*Extracted text*

_ _ _ _ _ _ _

Brexit to blame for food shortage crisis … not 'pingdemic'

Have you asked the 80,000 qualified HGV drivers in this country that aren't driving if they stopped driving because of Brexit? Or could it be because it's expensive to get into, and underpaid?

A situation that has existed for years. However, these food shortages are recent. So what recently happened that could have caused them to happen now?

Also, shutting everything down for the pandemic DID have an impact on how many drivers there are. Not that they weren't necessary but the impact is not zero:

Opening everything up caused a greater demand on a much-diminished supply of drivers. More places now need delivering to.

The driver shortage existed before Brexit also per the article I linked:

There is a shortage of 76,000 HGV drivers in the UK, according to a report from ITV in 2020. This figure had grown from 59,000 in 2019 - showing the ever-growing demand for qualified truck drivers, who are desperately needed to keep goods moving across the UK and Europe.

And it exists in Europe too:

The lack of truck drivers appears throughout Europe. Germany has 45,000 truck driving vacancies, and the DSLV Transport Union has explained that two-thirds of all German lorry drivers could retire within 15 years.

Obviously not to the same scale but the same issues exist here:

The UK has an ageing truck driver workforce, with an average age of 48 years old. 47% of drivers are over 50, and only 1% are under 25. A negative industry image that includes poor working conditions, average wages and an uninspiring career path, is putting off younger generations from becoming HGV drivers – meaning there is a lack of new operators joining the sector.

_ _ _ _ _ _ _

*Apply what you read*
1. Transcribe everything in the post on the HGV driver shortage from "And it exists" down to "within 15 years.".
2. In the post on the HGV driver shortage, how large was the UK's shortage of HGV drivers in 2019?
3. Condense the paragraph of the post on the HGV driver shortage that begins "The UK has an ageing truck driver workforce" into a short bulleted list that keeps its main facts.

_ _ _ _ _ _ _

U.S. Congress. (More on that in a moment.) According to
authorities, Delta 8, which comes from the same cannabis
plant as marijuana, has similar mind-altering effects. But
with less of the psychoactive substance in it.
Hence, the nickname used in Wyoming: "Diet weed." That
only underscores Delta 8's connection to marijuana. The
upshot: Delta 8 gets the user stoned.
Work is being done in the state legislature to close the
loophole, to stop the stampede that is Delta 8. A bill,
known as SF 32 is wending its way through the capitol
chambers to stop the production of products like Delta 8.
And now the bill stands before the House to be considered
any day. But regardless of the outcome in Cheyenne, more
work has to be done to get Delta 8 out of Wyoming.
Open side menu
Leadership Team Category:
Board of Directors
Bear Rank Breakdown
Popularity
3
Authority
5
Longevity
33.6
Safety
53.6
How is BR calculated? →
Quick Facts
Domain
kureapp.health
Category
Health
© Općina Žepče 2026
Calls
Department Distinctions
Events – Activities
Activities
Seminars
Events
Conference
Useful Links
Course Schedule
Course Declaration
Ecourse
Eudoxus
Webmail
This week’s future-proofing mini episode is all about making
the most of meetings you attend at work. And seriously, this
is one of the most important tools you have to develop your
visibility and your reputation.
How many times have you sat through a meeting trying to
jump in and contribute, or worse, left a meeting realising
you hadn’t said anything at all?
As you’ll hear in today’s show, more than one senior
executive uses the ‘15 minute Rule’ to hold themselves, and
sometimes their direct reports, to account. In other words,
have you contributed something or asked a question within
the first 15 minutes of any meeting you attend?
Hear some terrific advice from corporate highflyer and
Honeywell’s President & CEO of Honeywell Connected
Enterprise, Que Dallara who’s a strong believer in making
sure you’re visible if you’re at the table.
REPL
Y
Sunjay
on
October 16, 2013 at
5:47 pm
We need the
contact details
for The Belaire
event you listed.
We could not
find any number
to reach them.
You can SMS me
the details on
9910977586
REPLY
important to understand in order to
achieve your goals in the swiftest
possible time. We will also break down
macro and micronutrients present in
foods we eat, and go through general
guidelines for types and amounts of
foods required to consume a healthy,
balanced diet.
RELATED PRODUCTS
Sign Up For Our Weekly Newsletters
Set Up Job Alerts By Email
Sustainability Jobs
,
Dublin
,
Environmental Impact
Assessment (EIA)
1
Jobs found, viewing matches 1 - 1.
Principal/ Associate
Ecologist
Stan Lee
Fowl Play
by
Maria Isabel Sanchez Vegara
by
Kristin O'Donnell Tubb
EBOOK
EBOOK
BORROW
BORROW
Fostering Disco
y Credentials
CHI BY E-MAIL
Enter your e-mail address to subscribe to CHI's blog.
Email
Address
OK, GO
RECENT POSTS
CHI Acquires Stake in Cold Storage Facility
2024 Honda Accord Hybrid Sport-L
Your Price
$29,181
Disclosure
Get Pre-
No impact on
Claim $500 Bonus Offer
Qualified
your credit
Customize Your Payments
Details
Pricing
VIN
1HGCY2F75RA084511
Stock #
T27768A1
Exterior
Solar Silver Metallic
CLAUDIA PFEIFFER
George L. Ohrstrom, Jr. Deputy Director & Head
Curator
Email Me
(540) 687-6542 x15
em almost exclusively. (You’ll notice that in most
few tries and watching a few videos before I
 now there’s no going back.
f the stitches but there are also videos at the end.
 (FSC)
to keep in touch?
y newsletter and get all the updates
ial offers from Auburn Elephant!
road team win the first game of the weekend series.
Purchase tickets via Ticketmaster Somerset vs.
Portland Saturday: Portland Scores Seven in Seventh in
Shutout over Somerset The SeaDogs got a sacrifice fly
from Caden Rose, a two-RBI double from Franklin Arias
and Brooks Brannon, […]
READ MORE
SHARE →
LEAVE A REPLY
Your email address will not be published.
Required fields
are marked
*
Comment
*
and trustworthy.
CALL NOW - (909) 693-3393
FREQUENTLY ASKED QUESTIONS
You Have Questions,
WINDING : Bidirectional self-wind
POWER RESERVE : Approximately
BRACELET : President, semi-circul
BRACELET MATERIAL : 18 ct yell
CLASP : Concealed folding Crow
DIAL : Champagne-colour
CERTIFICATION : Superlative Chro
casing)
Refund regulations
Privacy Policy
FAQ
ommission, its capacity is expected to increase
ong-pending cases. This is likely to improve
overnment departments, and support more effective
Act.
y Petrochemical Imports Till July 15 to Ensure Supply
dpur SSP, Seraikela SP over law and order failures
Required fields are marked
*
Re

_ _ _ _ _ _ _

*Answers to the exercise*
1.
And it exists in Europe too:

The lack of truck drivers appears throughout Europe. Germany has 45,000 truck driving vacancies, and the DSLV Transport Union has explained that two-thirds of all German lorry drivers could retire within 15 years.

2. 59,000 drivers.

3.
- The UK's truck driver workforce is ageing, with an average age of 48.
- 47% of drivers are over 50, and only 1% are under 25.
- A negative industry image of poor working conditions, average wages and an uninspiring career path puts younger generations off.
- As a result, few new operators are joining the sector.